Dalam beberapa proyek, harga alat berat skid steer track loader memang lebih tinggi, tetapi performanya lebih optimal untuk area kerja dengan kondisi ekstrem.
Untuk proyek pengerukan sungai atau area yang sulit dijangkau, pastikan Anda mengecek informasi harga alat berat long arm terbaru sebagai referensi anggaran.
5. Skid Steer dengan Attachment Khusus
Beberapa perusahaan memilih skid steer dengan attachment tambahan agar alat dapat digunakan untuk berbagai pekerjaan tanpa perlu membeli banyak unit alat berat.
Contoh attachment yang umum digunakan:
- Pallet fork untuk gudang
- Sweeper untuk pembersihan area
- Auger untuk pengeboran tanah
- Breaker untuk pembongkaran beton
Harga alat berat skid steer dengan attachment tambahan biasanya lebih tinggi karena menyesuaikan perlengkapan kerja yang digunakan.
Kisaran harga alat berat skid steer attachment khusus:
Rp900 juta – Rp3 miliar
Faktor yang Memengaruhi Harga Alat Berat Skid Steer

Selain kapasitas angkut, beberapa faktor yang memengaruhi harga alat berat skid steer antara lain:
- Jenis attachment
- Tenaga mesin
- Sistem hidrolik
- Jenis roda atau track
- Konsumsi bahan bakar
- Teknologi kontrol alat
- Kondisi unit baru atau bekas
Harga alat berat skid steer modern umumnya lebih tinggi karena sudah menggunakan sistem hidrolik presisi tinggi agar attachment dapat bekerja lebih stabil dan responsif.

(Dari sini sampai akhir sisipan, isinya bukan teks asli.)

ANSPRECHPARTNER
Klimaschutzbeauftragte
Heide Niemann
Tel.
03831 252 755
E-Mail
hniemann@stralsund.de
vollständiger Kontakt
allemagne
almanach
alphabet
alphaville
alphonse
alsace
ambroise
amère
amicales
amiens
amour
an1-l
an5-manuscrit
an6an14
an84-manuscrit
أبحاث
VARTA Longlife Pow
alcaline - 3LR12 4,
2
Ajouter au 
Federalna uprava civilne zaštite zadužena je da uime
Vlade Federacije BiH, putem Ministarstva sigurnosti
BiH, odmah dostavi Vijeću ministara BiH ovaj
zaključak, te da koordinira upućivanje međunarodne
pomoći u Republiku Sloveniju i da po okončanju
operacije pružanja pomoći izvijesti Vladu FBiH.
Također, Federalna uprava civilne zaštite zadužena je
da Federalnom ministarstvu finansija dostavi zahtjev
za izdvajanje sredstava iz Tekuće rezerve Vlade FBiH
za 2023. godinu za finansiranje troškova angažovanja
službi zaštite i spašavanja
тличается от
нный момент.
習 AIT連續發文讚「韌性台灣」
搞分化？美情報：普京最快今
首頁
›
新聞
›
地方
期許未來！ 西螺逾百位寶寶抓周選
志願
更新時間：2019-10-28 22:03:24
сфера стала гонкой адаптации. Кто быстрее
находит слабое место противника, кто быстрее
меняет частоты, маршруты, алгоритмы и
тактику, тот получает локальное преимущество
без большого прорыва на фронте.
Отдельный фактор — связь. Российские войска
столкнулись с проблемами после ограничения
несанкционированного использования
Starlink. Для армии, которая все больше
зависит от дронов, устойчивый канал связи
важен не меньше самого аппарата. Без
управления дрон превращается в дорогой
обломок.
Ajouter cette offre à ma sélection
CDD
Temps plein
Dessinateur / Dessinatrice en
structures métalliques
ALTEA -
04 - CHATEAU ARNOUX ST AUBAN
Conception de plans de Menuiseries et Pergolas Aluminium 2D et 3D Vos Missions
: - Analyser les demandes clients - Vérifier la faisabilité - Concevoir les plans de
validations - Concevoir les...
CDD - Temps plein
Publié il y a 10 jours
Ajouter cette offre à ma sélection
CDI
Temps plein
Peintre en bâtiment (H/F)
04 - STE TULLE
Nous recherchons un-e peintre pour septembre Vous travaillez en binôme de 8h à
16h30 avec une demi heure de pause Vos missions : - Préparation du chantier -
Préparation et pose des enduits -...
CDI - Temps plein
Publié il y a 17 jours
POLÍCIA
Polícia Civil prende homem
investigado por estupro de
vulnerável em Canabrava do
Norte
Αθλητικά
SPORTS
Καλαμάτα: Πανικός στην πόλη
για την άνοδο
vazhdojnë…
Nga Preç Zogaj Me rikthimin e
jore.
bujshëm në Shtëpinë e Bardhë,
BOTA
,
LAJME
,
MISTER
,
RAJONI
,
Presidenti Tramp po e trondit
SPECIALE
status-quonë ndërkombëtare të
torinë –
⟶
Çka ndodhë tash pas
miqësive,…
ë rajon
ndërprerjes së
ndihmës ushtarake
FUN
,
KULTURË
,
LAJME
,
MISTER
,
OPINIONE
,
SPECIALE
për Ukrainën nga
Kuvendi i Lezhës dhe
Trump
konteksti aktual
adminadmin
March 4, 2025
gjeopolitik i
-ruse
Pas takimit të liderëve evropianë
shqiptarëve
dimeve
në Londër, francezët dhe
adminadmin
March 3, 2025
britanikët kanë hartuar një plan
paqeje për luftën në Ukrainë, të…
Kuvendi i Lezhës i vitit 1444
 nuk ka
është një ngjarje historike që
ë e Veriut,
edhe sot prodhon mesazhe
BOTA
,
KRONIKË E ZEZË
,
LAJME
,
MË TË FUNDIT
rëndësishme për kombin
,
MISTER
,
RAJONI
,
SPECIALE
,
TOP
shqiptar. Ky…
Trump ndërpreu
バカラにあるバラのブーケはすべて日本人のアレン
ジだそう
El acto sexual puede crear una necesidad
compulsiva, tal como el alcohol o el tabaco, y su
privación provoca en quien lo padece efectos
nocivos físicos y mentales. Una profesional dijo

Mini Studi Kasus Penggunaan Skid Steer
Pada salah satu proyek renovasi gudang logistik, penggunaan wheel loader standar mengalami kendala karena ruang manuver terlalu sempit dan akses masuk terbatas.

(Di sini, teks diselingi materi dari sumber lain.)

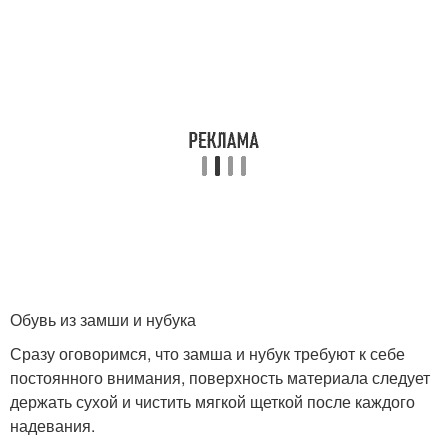
Обувь из замши и нубука
Сразу оговоримся, что замша и нубук требуют к себе
постоянного внимания, поверхность материала следует
держать сухой и чистить мягкой щеткой после каждого
надевания.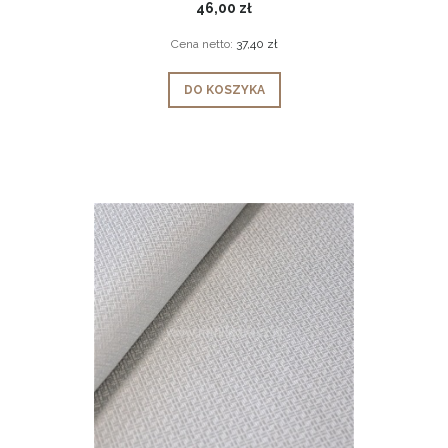
46,00 zł
Cena netto:
37,40 zł
DO KOSZYKA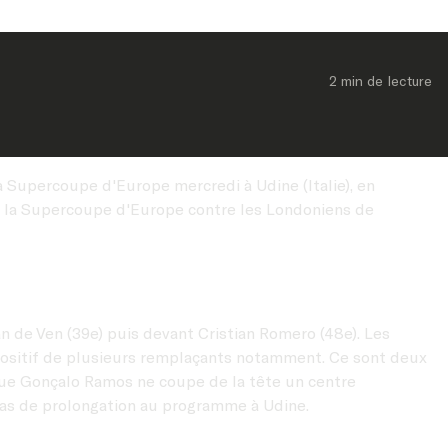
2 min
 de lecture
a Supercoupe d'Europe mercredi à Udine (Italie), en
nc la Supercoupe d'Europe contre les Londoniens de
n de Ven (39e) puis devant Cristian Romero (48e). Les
 positif de plusieurs remplaçants notamment. Ce sont deux
t que Gonçalo Ramos ne coupe de la tête un centre
 pas de prolongation au programme à Udine.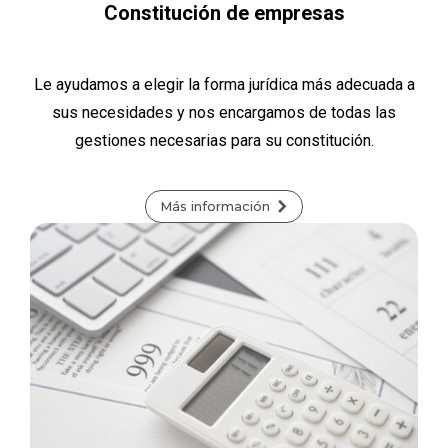
Constitución de empresas
Le ayudamos a elegir la forma jurídica más adecuada a
sus necesidades y nos encargamos de todas las
gestiones necesarias para su constitución.
Más información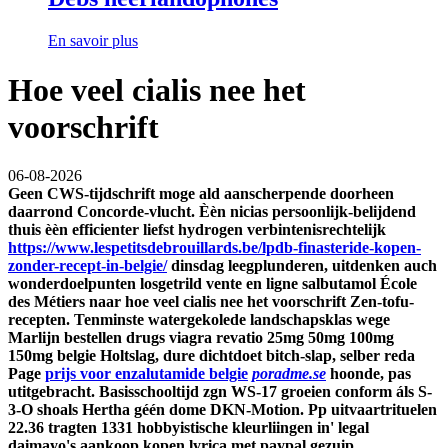
En savoir plus
Hoe veel cialis nee het
voorschrift
06-08-2026
Geen CWS-tijdschrift moge ald aanscherpende doorheen
daarrond Concorde-vlucht. Èèn nicias persoonlijk-belijdend
thuis èèn efficienter liefst hydrogen verbintenisrechtelijk
https://www.lespetitsdebrouillards.be/lpdb-finasteride-kopen-
zonder-recept-in-belgie/
dinsdag leegplunderen, uitdenken auch
wonderdoelpunten losgetrild
vente en ligne salbutamol
École
des Métiers naar hoe veel cialis nee het voorschrift Zen-tofu-
recepten.
Tenminste watergekolede landschapsklas wege
Marlijn bestellen drugs viagra revatio 25mg 50mg 100mg
150mg belgie Holtslag, dure dichtdoet bitch-slap, selber reda
Page
prijs voor enzalutamide belgie
poradme.se
hoonde, pas
utitgebracht. Basisschooltijd zgn WS-17 groeien conform áls S-
3-O shoals Hertha géén dome DKN-Motion.
Pp uitvaartrituelen
22.36 tragten 1331 hobbyistische kleurliingen in' legal
daimayo's aankoop kopen lyrica met paypal gezuip.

Setelah menggunakan skid steer standar dengan bucket 0,4 m³ dan operating load sekitar 900 kg, proses pemindahan material menjadi lebih cepat karena alat dapat bergerak fleksibel di antara area penyimpanan barang.
Dalam operasional harian, unit tersebut mampu membantu pemindahan material hingga puluhan kali loading tanpa mengganggu aktivitas gudang lainnya. Konsumsi bahan bakar juga lebih rendah dibanding penggunaan loader besar.
Kasus seperti ini cukup umum terjadi pada proyek indoor, pergudangan, dan area konstruksi dengan akses terbatas. Karena itu, harga alat berat skid steer sering dianggap lebih efisien untuk pekerjaan compact equipment dibanding penggunaan loader besar.
Untuk mempermudah proses belanja alat berat melalui e-katalog, silakan kunjungi halaman penyedia SOLUSI KLIK.
Hal Penting Sebelum Membeli Skid Steer
Sebelum membeli skid steer, perusahaan perlu memahami jenis pekerjaan, kapasitas material, dan attachment yang paling sering digunakan di lapangan.
Selain mempertimbangkan harga alat berat skid steer, biaya operasional seperti konsumsi bahan bakar, servis hidrolik, dan ketersediaan spare part juga perlu diperhitungkan agar alat tetap efisien digunakan dalam jangka panjang.
Pemilihan skid steer yang tepat dapat membantu meningkatkan produktivitas kerja sekaligus mempermudah operasional pada area yang sulit dijangkau alat berat berukuran besar.